2. Hoe losten de apostelen de moeilijkheid over de voedselverdeling op, en wat gebeurde er derhalve met betrekking tot het woord van God?
2 „De twaalf riepen . . . de menigte der discipelen bij zich en zeiden: ’Wij trekken ons niet graag van het woord Gods terug ten einde voedsel over tafels te verdelen. Ziet daarom voor uzelf uit, broeders, naar zeven goed bekend staande mannen uit uw midden, vol van geest en wijsheid, opdat wij hen over deze noodzakelijke aangelegenheden kunnen aanstellen; wij daarentegen zullen ons aan gebed en aan de bediening van het woord wijden.’ En het gesprokene vond instemming bij de gehele menigte, en zij kozen . . . en zij stelden hen voor de apostelen, die, na gebeden te hebben, hun de handen oplegden. Zo bleef het woord Gods groeien, en het aantal discipelen in Jeruzalem bleef sterk toenemen.” — Hand. 6:1-7.

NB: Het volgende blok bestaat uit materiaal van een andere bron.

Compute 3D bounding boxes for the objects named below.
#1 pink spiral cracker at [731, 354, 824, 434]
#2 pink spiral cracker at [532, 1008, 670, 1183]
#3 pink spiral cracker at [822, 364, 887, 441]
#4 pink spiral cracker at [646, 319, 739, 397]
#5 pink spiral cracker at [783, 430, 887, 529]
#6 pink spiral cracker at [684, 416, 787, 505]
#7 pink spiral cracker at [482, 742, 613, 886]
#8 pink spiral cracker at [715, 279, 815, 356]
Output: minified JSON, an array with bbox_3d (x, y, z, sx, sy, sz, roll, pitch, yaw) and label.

3. (a) Waarom waren die aanstellingen van de zeven assistenten theocratisch? (b) Werden er nog personen aan het besturende lichaam toegevoegd, en wat blijkt uit het verslag over het oplossen van de besnijdeniskwestie?

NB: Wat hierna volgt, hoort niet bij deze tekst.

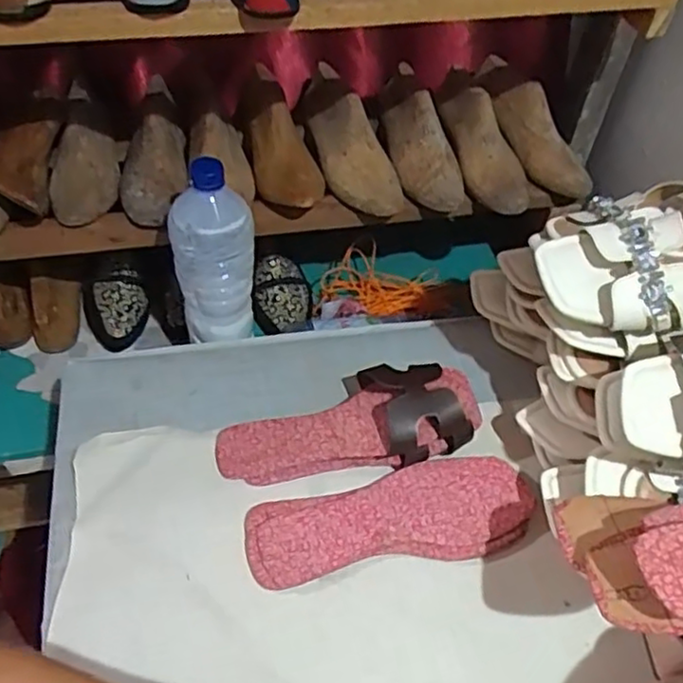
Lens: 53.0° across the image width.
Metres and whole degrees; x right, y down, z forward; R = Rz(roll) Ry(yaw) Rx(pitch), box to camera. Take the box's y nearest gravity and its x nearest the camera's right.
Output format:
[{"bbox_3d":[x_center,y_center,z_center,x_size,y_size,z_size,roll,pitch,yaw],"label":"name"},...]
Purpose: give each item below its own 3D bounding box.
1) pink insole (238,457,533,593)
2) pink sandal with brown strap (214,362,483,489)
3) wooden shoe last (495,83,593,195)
[{"bbox_3d":[0.042,0.152,0.594,0.245,0.020,0.086,-6,50,-11],"label":"pink insole"},{"bbox_3d":[0.007,0.067,0.637,0.245,0.060,0.099,-4,50,-10],"label":"pink sandal with brown strap"},{"bbox_3d":[0.247,-0.245,0.849,0.062,0.064,0.159,-39,95,-32],"label":"wooden shoe last"}]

3 Aangezien die zeven assistenten waren aangesteld door het apostolische besturende lichaam, dat dergelijke assistenten goedkeurend de handen had opgelegd, waren die aanstellingen theocratisch, niet democratisch, zoals het geval geweest zou zijn als de gemeente hen had aangesteld. Later werden op theocratische wijze officiële „oudere mannen” ofte wel „ouderlingen” (presbyters) aangesteld en aan het besturende lichaam te Jeruzalem toegevoegd. Toen Paulus en Barnabas omstreeks het jaar 49 G.T. naar Jeruzalem kwamen en de vraag voorlegden die met betrekking tot het besnijden van niet-joodse gelovigen was gerezen, bestond het besturende lichaam dat de aangelegenheid behandelde en besliste, dus uit „de apostelen en oudere mannen”, onder leiding van Gods heilige geest. — Hand. 15:1-29; 16:4.
4, 5. (a) Waaruit blijkt of de eerste-eeuwse gemeente een wettelijke, door werelds gezag gereglementeerde corporatie was of niet? (b) Wat was de gemeente als geheel, en hoe geven de woorden van Jesaja 43:10 dit te kennen?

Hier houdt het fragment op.